> **EXTRACTED INFORMATION**
Content starts

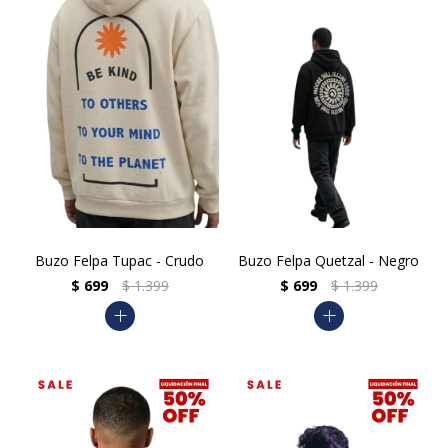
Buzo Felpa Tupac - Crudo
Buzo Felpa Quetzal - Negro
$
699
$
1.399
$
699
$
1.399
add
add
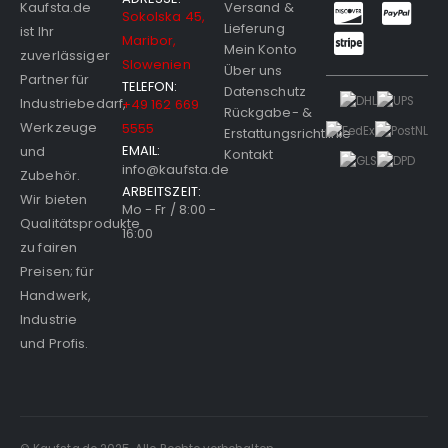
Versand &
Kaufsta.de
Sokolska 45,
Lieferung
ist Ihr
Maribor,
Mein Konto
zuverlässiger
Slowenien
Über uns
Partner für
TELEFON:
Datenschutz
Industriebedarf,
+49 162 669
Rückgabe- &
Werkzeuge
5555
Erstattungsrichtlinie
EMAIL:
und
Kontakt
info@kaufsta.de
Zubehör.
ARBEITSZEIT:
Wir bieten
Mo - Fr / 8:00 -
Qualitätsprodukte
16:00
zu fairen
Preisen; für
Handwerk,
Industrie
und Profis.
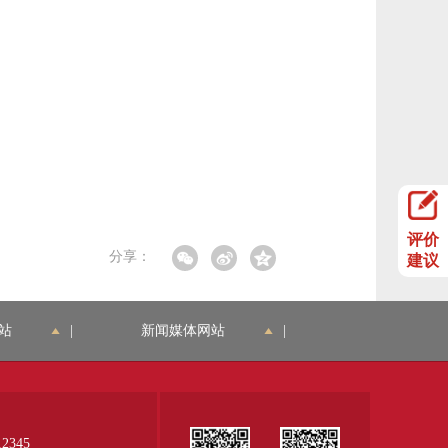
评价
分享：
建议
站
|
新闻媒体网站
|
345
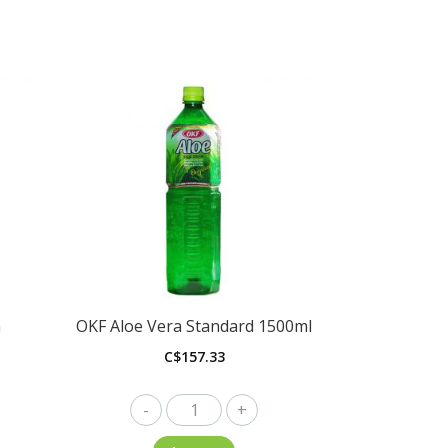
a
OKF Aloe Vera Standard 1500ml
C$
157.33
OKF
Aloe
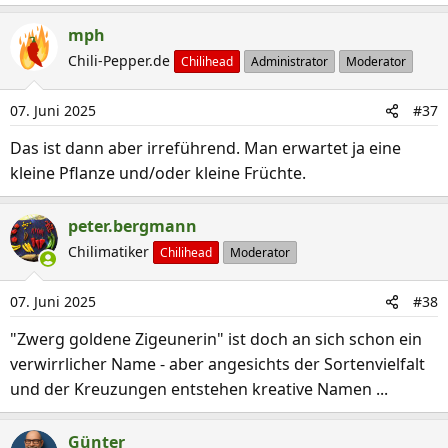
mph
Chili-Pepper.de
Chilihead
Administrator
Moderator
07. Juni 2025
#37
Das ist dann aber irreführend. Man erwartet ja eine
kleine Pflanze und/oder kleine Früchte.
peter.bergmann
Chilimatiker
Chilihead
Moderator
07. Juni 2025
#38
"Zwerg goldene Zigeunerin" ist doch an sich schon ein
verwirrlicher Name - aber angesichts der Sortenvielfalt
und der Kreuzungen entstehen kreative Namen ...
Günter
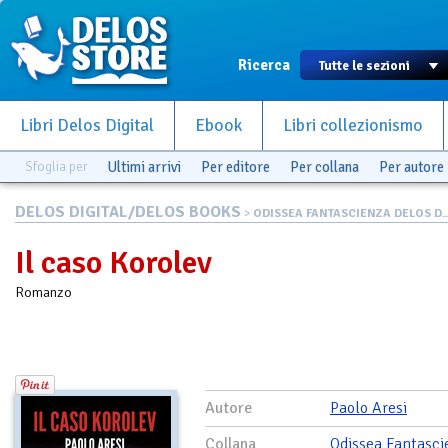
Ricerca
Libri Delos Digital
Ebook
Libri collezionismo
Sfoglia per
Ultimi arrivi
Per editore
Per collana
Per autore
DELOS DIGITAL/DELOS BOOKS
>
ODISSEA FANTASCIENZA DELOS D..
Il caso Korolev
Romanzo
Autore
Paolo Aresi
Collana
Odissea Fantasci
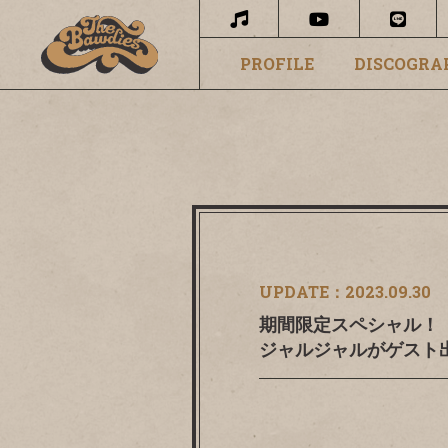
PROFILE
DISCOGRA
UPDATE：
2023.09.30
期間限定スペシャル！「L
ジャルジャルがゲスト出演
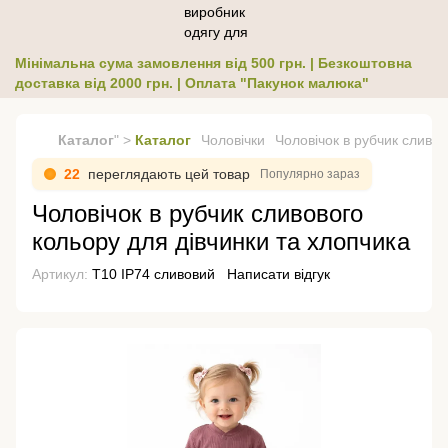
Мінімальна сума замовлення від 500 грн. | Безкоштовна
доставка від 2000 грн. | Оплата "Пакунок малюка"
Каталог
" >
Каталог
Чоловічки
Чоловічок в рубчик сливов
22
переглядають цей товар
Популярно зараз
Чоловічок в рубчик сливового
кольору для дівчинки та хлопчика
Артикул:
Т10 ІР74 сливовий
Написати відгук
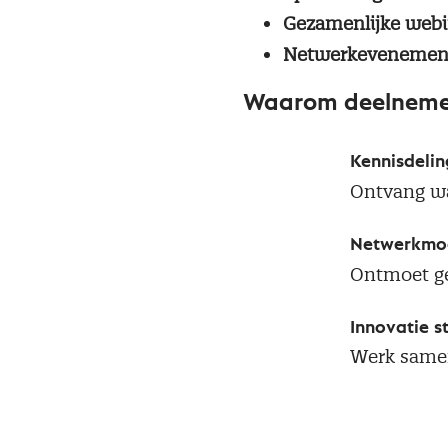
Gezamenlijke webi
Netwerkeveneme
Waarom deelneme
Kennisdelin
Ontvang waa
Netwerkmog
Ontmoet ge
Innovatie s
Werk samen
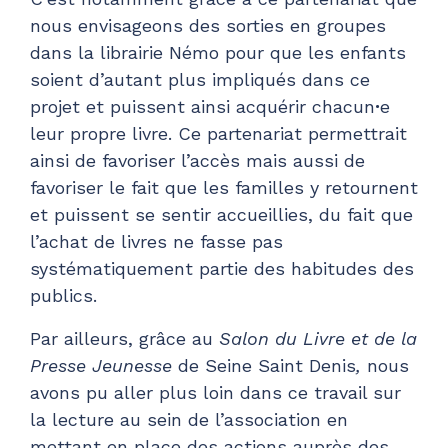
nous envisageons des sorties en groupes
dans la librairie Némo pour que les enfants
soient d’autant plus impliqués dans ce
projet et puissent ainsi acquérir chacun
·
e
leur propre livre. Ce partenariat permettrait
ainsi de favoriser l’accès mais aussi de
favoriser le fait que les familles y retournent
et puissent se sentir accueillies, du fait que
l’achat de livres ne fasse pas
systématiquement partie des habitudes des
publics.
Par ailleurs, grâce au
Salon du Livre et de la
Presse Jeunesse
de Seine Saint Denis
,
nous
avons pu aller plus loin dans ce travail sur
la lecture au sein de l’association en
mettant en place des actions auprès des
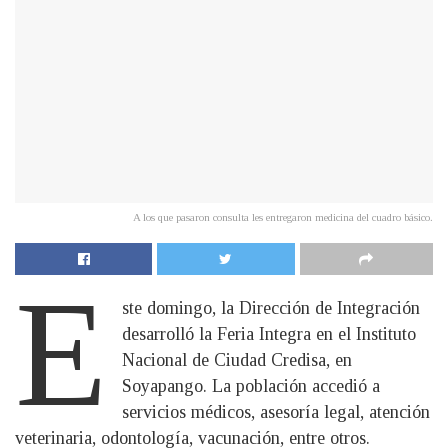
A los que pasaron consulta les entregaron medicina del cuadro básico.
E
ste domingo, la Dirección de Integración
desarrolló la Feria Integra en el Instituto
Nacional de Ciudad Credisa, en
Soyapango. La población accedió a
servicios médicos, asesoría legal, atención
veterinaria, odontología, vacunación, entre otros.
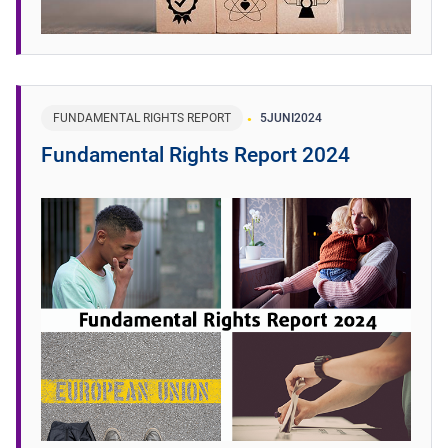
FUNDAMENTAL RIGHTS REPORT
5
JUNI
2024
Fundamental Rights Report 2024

Content ends

Render everything from the line containing "nous envisageons des sorties en groupes" down to the end of the data as a Markdown table with the columns No. and Text, one numbered row per line. Skip blank lines and leave out the pictures.

> **EXERCISE RESPONSE**
| No. | Text |
|---|---|
| 1 | nous envisageons des sorties en groupes |
| 2 | dans la librairie Némo pour que les enfants |
| 3 | soient d’autant plus impliqués dans ce |
| 4 | projet et puissent ainsi acquérir chacun |
| 5 | · |
| 6 | e |
| 7 | leur propre livre. Ce partenariat permettrait |
| 8 | ainsi de favoriser l’accès mais aussi de |
| 9 | favoriser le fait que les familles y retournent |
| 10 | et puissent se sentir accueillies, du fait que |
| 11 | l’achat de livres ne fasse pas |
| 12 | systématiquement partie des habitudes des |
| 13 | publics. |
| 14 | Par ailleurs, grâce au |
| 15 | Salon du Livre et de la |
| 16 | Presse Jeunesse |
| 17 | de Seine Saint Denis |
| 18 | , |
| 19 | nous |
| 20 | avons pu aller plus loin dans ce travail sur |
| 21 | la lecture au sein de l’association en |
| 22 | mettant en place des actions auprès des |
| 23 | A los que pasaron consulta les entregaron medicina del cuadro básico. |
| 24 | E |
| 25 | ste domingo, la Dirección de Integración |
| 26 | desarrolló la Feria Integra en el Instituto |
| 27 | Nacional de Ciudad Credisa, en |
| 28 | Soyapango. La población accedió a |
| 29 | servicios médicos, asesoría legal, atención |
| 30 | veterinaria, odontología, vacunación, entre otros. |
| 31 | FUNDAMENTAL RIGHTS REPORT |
| 32 | 5 |
| 33 | JUNI |
| 34 | 2024 |
| 35 | Fundamental Rights Report 2024 |